Rather than having two sides arguing for and against the matter, the Lord Advocate – or another legal representative of the Scottish Government – is likely to present both sides of the case.
He said: “The Lord Advocate is not saying I believe this is in the power of the Scottish Parliament.
“What she is saying [to the court] is there is a debate here – some people say it is within the power, some people say it is not – you decide.”
However McKerrell said the UK Government is likely to make its own arguments in the case.
“It is not a case against them – in Scots law we are used to having two sides that is one against another in a courtroom,” he said.
“That is not really what this is, as it is a referral to discuss a piece of law.
“The UK Government will probably intervene in it – which means they will present an argument.
“They will present the argument of why a Section 30 order is necessary, I would expect.”
Too soon for a decision?
The Supreme Court could decide for or against the case that the bill is within Holyrood’s powers.

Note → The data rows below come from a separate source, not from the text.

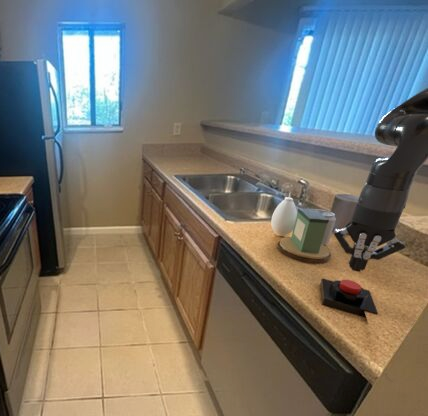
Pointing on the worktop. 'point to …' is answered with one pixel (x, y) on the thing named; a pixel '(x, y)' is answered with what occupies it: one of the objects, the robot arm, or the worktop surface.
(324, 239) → the can
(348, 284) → the bell button
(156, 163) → the worktop surface
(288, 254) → the disc
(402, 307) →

But there is also another possibility – that it decides it is too soon for a ruling to be made.
This happened in the case brought last year by Martin Keatings on behalf of the Forward As One group, in which the Court of Session in Edinburgh considered whether Holyrood had the powers to hold an independence referendum.

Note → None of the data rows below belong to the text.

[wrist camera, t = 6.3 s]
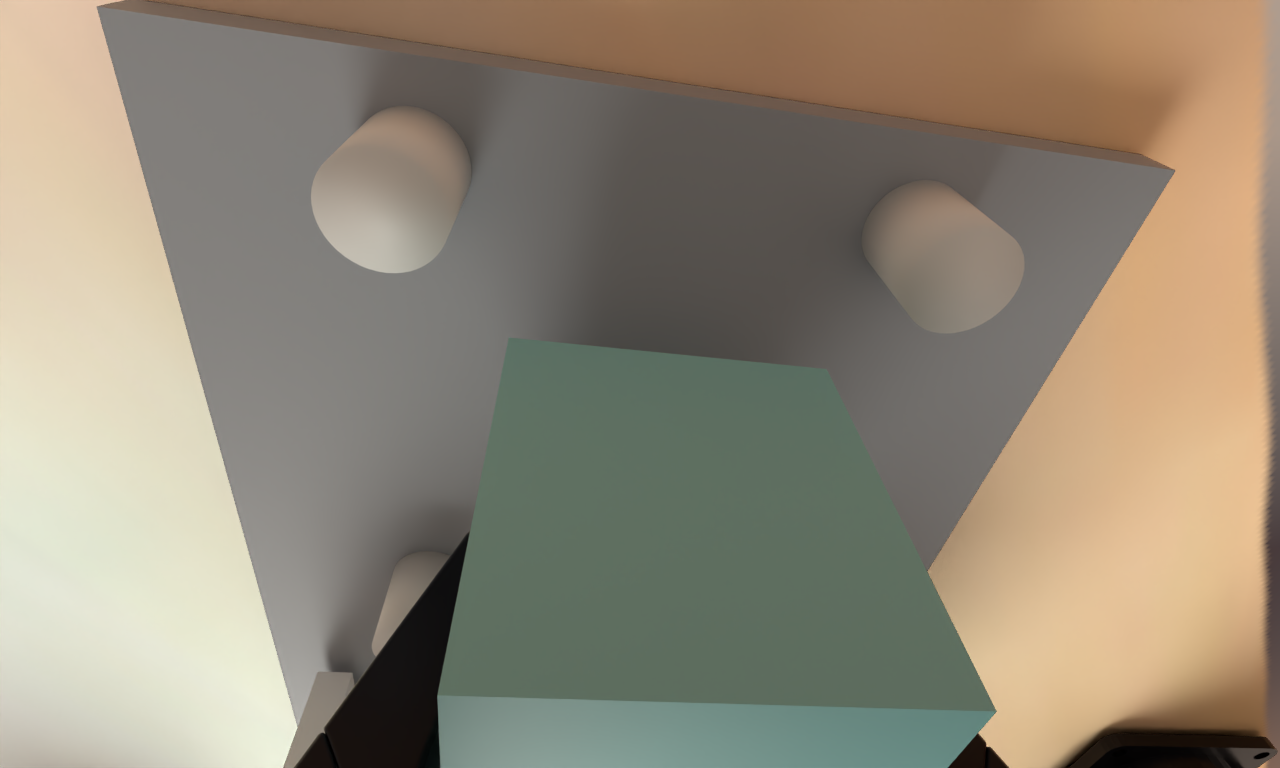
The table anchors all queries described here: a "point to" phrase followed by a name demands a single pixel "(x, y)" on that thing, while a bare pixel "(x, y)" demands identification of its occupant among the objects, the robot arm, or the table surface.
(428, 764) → the robot arm
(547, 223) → the base plate
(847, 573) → the block
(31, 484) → the table surface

Judge Lady Carmichael dismissed the case, calling it “hypothetical, academic and premature” – and added she would have reached the same conclusion “even if a draft bill were available for consideration”.
McKerrell said one argument might be that because the bill hasn’t gone through the parliamentary process, it could still in theory be subject to amendments.
“The argument could be presented to court which says the way in which proposed legislation is determined is at the end of the parliamentary process – and it is that law which should be assessed,” he said.
He also said the language used in the section of the Scotland Act which allows the Lord Advocate to refer legislation to the Supreme Court mentions ‘acts’ – but not bills.
“It is a legal detail – but the shorthand is the court could rule it is too early for us to make this judgement and say we need the bill to go through parliament first,” he added.
Win or lose?
The outcome of the debate over whether Holyrood would have the powers to hold the referendum is unknown until the court makes a decision.
However McKerrell said he believes on the “balance of probability” it is likely the Supreme Court will rule against it.
He pointed to the example of the defeat in the Supreme Court of plans by the Scottish Government to incorporate the United Nation’s Convention on the Rights of the Child (UNCRC) into Scots law, following a challenge from the UK Government.
If a referendum cannot take place, Nicola Sturgeon has declared the next Westminster election will be a “de facto referendum” on Scotland’s place in the UK.
However McKerrell said referring the indyref legislation to the Supreme Court put Scottish ministers “in control” of the situation and would mean a manageable timeframe – if they win.
“The other thing which is more pragmatic is they don’t have to get the Lord Advocate’s permission to introduce the bill [to the Scottish Parliament],” he said.
“It seems to me the Lord Advocate has been reluctant to do that, so that is why they have made this referral to the Supreme Court.
“The problems come further down the line if they don’t get the authority of the Supreme Court.
“Or if the court says it is too premature, you could have to go through the parliamentary process and then have the court strike it down.
“The timeframe is out of control a bit in all that.”